Intervention de Nicole Borvo Cohen-Seat

Réunion du 25 octobre 2005 à 16h00
Traitement de la récidive des infractions pénales — Discussion générale

Photo de Nicole Borvo Cohen-SeatNicole Borvo Cohen-Seat :

Il peut même arriver que la première condamnation, si elle n'a pas d'incidence légale sur la mesure de la peine, empêche le juge d'assortir la peine prononcée pour la seconde infraction du bénéfice du sursis simple à l'exécution. En effet, l'article 132-30 du code pénal prévoit que le juge ne peut décider qu'il sera sursis à l'exécution de la peine qu'il prononce si le prévenu a déjà été condamné dans les cinq ans précédant les faits à une peine d'emprisonnement.

Vous pouvez donc constater que le code pénal n'est pas spécialement laxiste en cas de pluralité d'infractions.
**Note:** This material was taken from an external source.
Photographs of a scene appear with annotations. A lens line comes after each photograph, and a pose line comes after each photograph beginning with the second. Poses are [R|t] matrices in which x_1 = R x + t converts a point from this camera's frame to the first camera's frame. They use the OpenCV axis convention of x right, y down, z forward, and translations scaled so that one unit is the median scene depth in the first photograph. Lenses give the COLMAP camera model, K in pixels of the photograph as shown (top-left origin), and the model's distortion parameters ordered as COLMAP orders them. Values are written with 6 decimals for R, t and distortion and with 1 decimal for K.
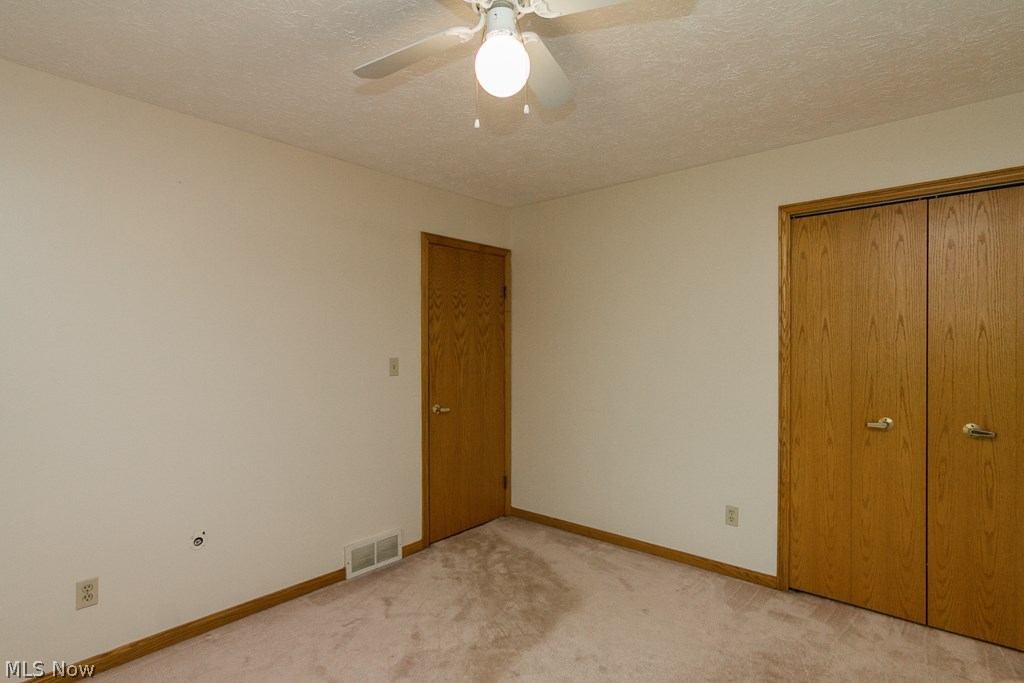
lens RADIAL K [[530.2, 0, 515.6], [0, 530.2, 344.6], [0, 0, 1]] dist [0.003591, 0.001433]
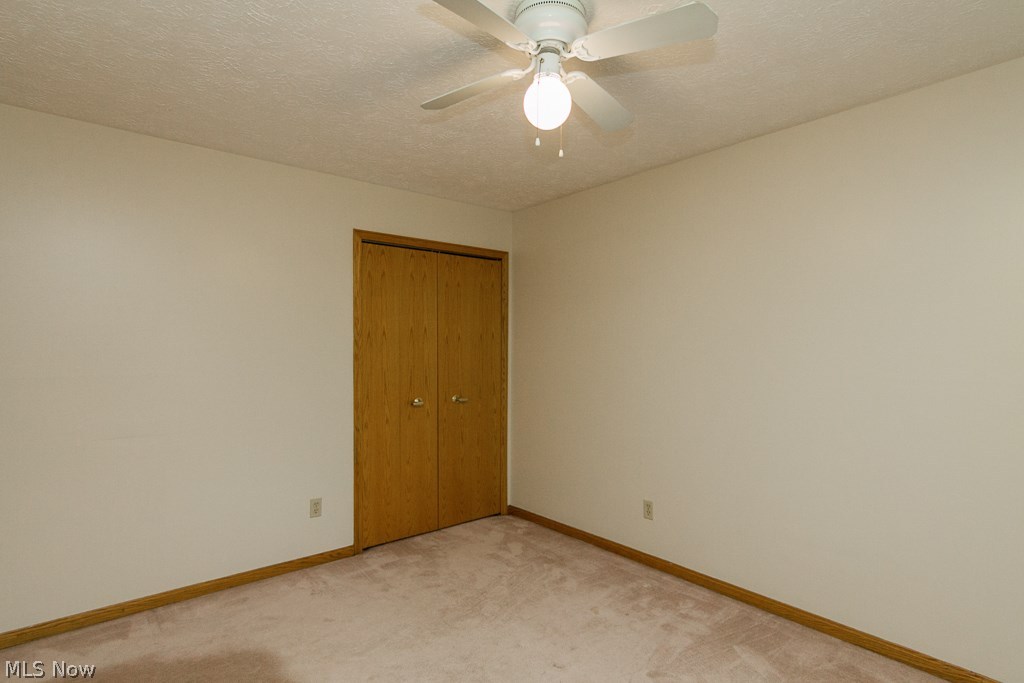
lens RADIAL K [[530.2, 0, 515.9], [0, 530.2, 343.1], [0, 0, 1]] dist [0.003591, 0.001433]
pose [[0.149604, 0.014586, 0.988638, -0.628444], [-0.002333, 0.999894, -0.014399, 0.008848], [-0.988743, -0.000152, 0.149622, 0.480067]]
A quoi sert donc l'introduction de la réitération aujourd'hui dans le code pénal ? Je voudrais bien le savoir !

Par ailleurs, les diverses mesures d'allongement des peines de sûreté nous éloignent d'un principe fondamental de notre droit pénal - à savoir l'individualisation des peines - et nous rapprochent des peines automatiques, ou peines plancher, véritable dérive à l'américaine dont on connaît les effets en matière de prévention : je vous invite à regarder de près la justice américaine !

Les conditions actuelles de la détention offrent une illustration de tout ce qui contribue à rendre impossible la réinsertion, la prise en charge réelle des personnes, et donc à fabriquer de la récidive.

S'agissant des dispositions de la proposition de loi concernant les mineurs, elles sont honteuses ! Encore une fois, la spécificité de la justice des mineurs est mise en cause, insidieusement, en contradiction avec nos principes constitutionnels et nos engagements internationaux.

Quant au placement des mineurs en centre éducatif fermé, la solution existe déjà ! Que voulez-vous prouver en l'introduisant dans le présent texte ? J'ose espérer que, au moins sur ce point, concernant les mineurs, la sagesse l'emportera !

Au surplus, les députés ont restreint les conditions d'application de la loi de 2002 sur les droits des malades, qui permet de suspendre la peine des détenus dont le pronostic vital est atteint ou dont l'état de santé est incompatible avec le maintien en détention. Chacun peut le vérifier, cette loi est appliquée de façon très restrictive, et presque exclusivement pour des malades en fin de vie : jusqu'à présent, seul Maurice Papon se porte encore aujourd'hui très bien après avoir été libéré !

Les conditions qui ont été ajoutées par l'Assemblée nationale - avec votre bénédiction, monsieur le garde des sceaux -, à savoir le trouble exceptionnel à l'ordre public ou le risque particulièrement élevé de récidive, sont de nature à détruire le sens de la loi « Kouchner » et à jeter le doute sur la crédibilité des experts médicaux et des juges. J'ose espérer que la sagesse l'emportera sur ce point également !

Enfin, le battage médiatique autour du bracelet électronique GPS ne fait pas avancer, hélas ! le débat sur la lutte contre la récidive. Laisser croire à l'opinion publique que ce dispositif est la panacée, alors que l'expérimentation en est si limitée, relève de la pure démagogie. Il serait d'ailleurs intéressant de savoir pourquoi si peu de personnes sont placées sous bracelet électronique fixe à l'heure actuelle.